In [None]:
import os

# Configurar directorio de trabajo
target_dir = os.getcwd() if 'cnn-cards' in os.getcwd().lower() else './CNN-Cards'

if os.path.isdir(target_dir):
    os.chdir(target_dir)
print(f'Directorio actual: {os.getcwd()}')

DATA_PATH = './Datasets/Cards/'

In [None]:
os.environ['TF_CPP_MIN_LOG_LEVEL'] = '2'

import tensorflow as tf
import numpy as np
import pandas as pd
import matplotlib.pyplot as plt
from sklearn.metrics import classification_report, confusion_matrix
import seaborn as sns

# Global variables
SIZE = 224
CLASSES = 53
BATCH_SIZE = 64

path_models = 'Models'
path_results = 'Results'

print(f'TensorFlow version: {tf.__version__}')
print(f'GPU disponible: {tf.config.list_physical_devices("GPU")}')

## Cargar datos de test

In [None]:
test_generator = tf.keras.preprocessing.image.ImageDataGenerator(rescale=1.0/255)

test_dataset = test_generator.flow_from_directory(
    DATA_PATH + 'test',
    target_size=(SIZE, SIZE),
    class_mode='categorical',
    batch_size=BATCH_SIZE,
    shuffle=False
)

class_names = list(test_dataset.class_indices.keys())
print(f'Numero de clases: {len(class_names)}')
print(f'Total imagenes test: {test_dataset.samples}')

## Cargar modelos disponibles

In [None]:
# Lista de modelos a cargar (en orden de preferencia: mejorado primero)
model_candidates = {
    'ViT': ['ViT_B16_3.h5', 'ViT_B16_2.h5'],
    'MobileNet': ['MobileNet_3.h5', 'MobileNet_2.h5'],
    'Custom': ['Custom_4.h5', 'Custom_3.h5']
}

models = {}
model_names = []

for model_type, candidates in model_candidates.items():
    for candidate in candidates:
        model_path = os.path.join(path_models, candidate)
        if os.path.exists(model_path):
            print(f'Cargando {candidate}...')
            models[model_type] = tf.keras.models.load_model(model_path)
            model_names.append(candidate.replace('.h5', ''))
            break
    else:
        print(f'ADVERTENCIA: No se encontro ningun modelo para {model_type}')

print(f'\nModelos cargados: {list(models.keys())}')

## Evaluar modelos individuales

In [None]:
individual_accuracies = {}
individual_predictions = {}

for model_name, model in models.items():
    print(f'\nEvaluando {model_name}...')
    
    # Evaluar
    _, accuracy = model.evaluate(test_dataset, verbose=0)

▶ [Conjunto de datos]:
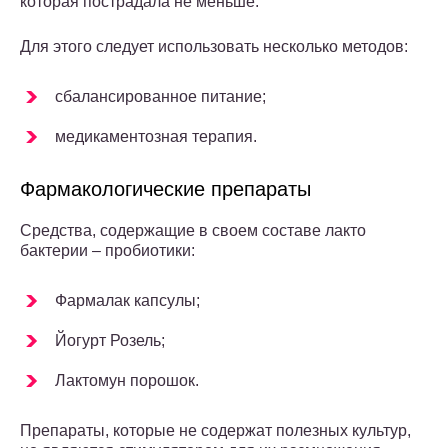
которая пострадала не меньше.
Для этого следует использовать несколько методов:
сбалансированное питание;
медикаментозная терапия.
Фармакологические препараты
Средства, содержащие в своем составе лакто
бактерии – пробиотики:
Фармалак капсулы;
Йогурт Розель;
Лактомун порошок.
Препараты, которые не содержат полезных культур,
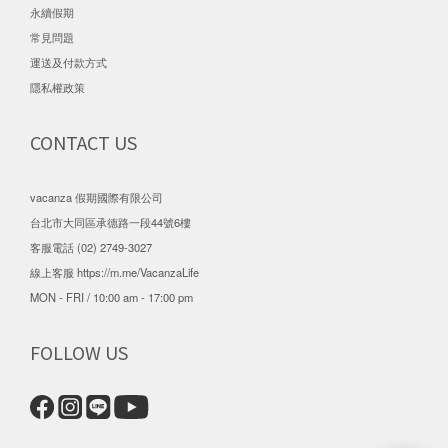
永續假期
常見問題
運送及付款方式
隱私權政策
CONTACT US
vacanza 假期國際有限公司
台北市大同區承德路一段44號6樓
客服電話 (02) 2749-3027
線上客服
https://m.me/VacanzaLife
MON - FRI / 10:00 am - 17:00 pm
FOLLOW US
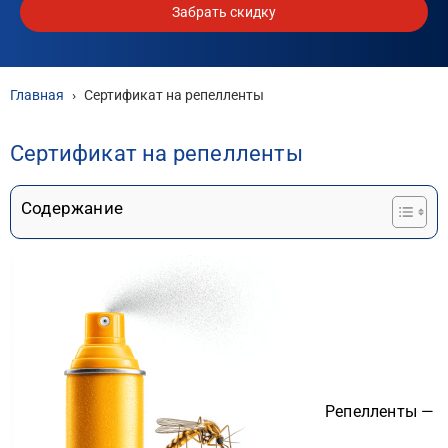
Забрать скидку
Главная
›
Сертификат на репелленты
Сертификат на репелленты
Содержание
Репелленты —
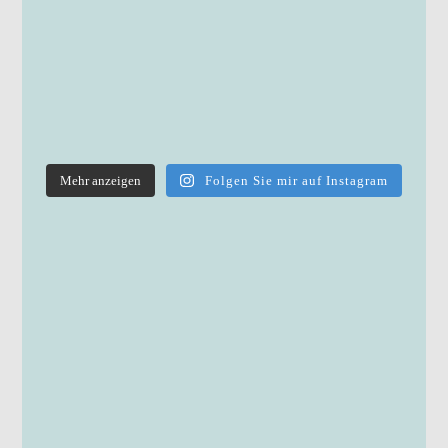
Mehr anzeigen
Folgen Sie mir auf Instagram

▶ [Tarea 1]: Enumera todos los nombres de archivo terminados en .h5 que aparecen en el código de evaluación de modelos.
▶ [Tarea 2]: Copia el código de evaluación de modelos comenzando por "# Configurar directorio" y siguiendo hasta "os.chdir(target_dir)", pero cambia "target_dir" por "work_dir".

▶ [Respuesta 1]: ViT_B16_3.h5, ViT_B16_2.h5, MobileNet_3.h5, MobileNet_2.h5, Custom_4.h5, Custom_3.h5

▶ [Respuesta 2]:
# Configurar directorio de trabajo
work_dir = os.getcwd() if 'cnn-cards' in os.getcwd().lower() else './CNN-Cards'

if os.path.isdir(work_dir):
    os.chdir(work_dir)